## PROBLEM TO WORK ON
Set down each entry as it stands. Skip the pictures.

## RECORD EXCERPTS
■ ■ ■ ■ ■ ■ ■

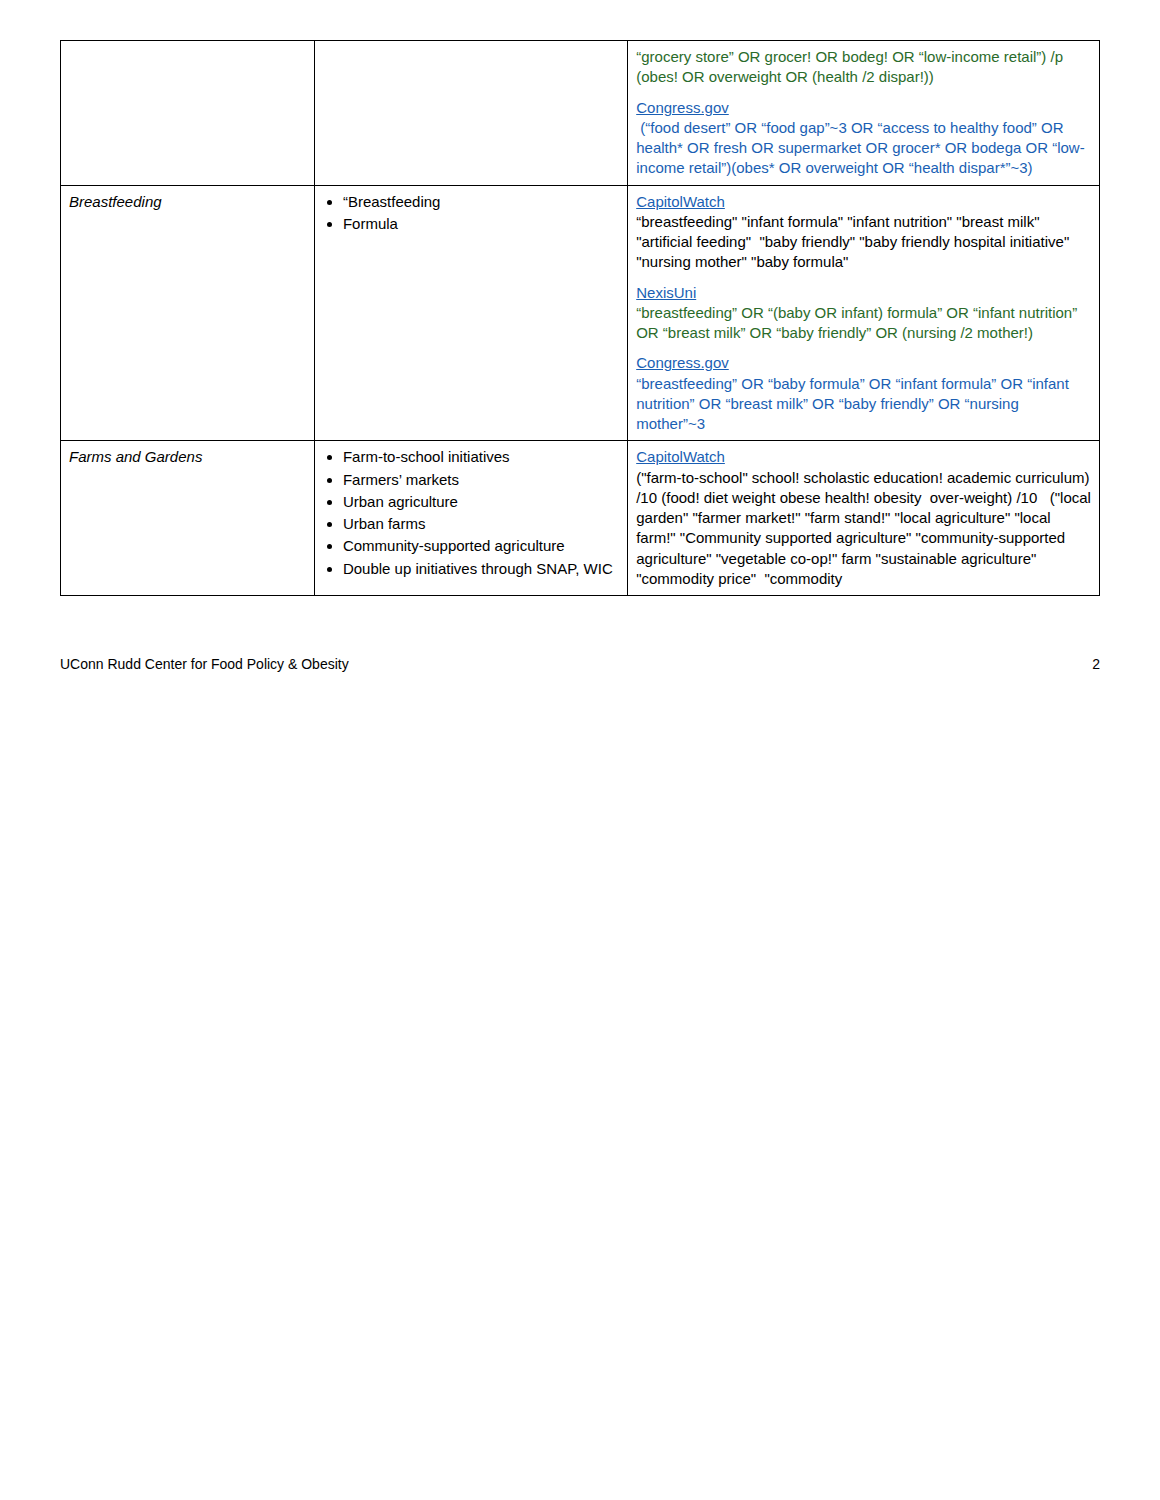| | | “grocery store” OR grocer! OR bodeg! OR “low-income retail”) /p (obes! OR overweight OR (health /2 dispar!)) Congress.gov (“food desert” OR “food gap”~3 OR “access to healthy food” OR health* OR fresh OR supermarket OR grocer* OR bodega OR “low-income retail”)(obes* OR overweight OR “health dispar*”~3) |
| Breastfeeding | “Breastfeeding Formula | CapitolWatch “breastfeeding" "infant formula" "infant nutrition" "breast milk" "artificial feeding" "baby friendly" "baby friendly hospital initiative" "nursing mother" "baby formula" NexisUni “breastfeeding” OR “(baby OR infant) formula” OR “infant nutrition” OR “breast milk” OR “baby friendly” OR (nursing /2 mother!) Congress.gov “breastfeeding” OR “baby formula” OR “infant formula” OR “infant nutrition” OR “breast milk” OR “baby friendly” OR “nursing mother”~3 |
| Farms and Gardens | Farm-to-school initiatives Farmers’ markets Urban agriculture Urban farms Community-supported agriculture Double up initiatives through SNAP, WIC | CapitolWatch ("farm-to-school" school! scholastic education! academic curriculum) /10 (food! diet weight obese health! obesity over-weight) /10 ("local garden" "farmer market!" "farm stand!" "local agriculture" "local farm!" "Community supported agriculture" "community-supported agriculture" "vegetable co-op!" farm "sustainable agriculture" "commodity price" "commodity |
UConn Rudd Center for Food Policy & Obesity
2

■ ■ ■ ■ ■ ■ ■

## RESPONSE TO THE TASK
| | | “grocery store” OR grocer! OR bodeg! OR “low-income retail”) /p (obes! OR overweight OR (health /2 dispar!)) Congress.gov (“food desert” OR “food gap”~3 OR “access to healthy food” OR health* OR fresh OR supermarket OR grocer* OR bodega OR “low-income retail”)(obes* OR overweight OR “health dispar*”~3) |
| Breastfeeding | “Breastfeeding Formula | CapitolWatch “breastfeeding" "infant formula" "infant nutrition" "breast milk" "artificial feeding" "baby friendly" "baby friendly hospital initiative" "nursing mother" "baby formula" NexisUni “breastfeeding” OR “(baby OR infant) formula” OR “infant nutrition” OR “breast milk” OR “baby friendly” OR (nursing /2 mother!) Congress.gov “breastfeeding” OR “baby formula” OR “infant formula” OR “infant nutrition” OR “breast milk” OR “baby friendly” OR “nursing mother”~3 |
| Farms and Gardens | Farm-to-school initiatives Farmers’ markets Urban agriculture Urban farms Community-supported agriculture Double up initiatives through SNAP, WIC | CapitolWatch ("farm-to-school" school! scholastic education! academic curriculum) /10 (food! diet weight obese health! obesity over-weight) /10 ("local garden" "farmer market!" "farm stand!" "local agriculture" "local farm!" "Community supported agriculture" "community-supported agriculture" "vegetable co-op!" farm "sustainable agriculture" "commodity price" "commodity |
UConn Rudd Center for Food Policy & Obesity
2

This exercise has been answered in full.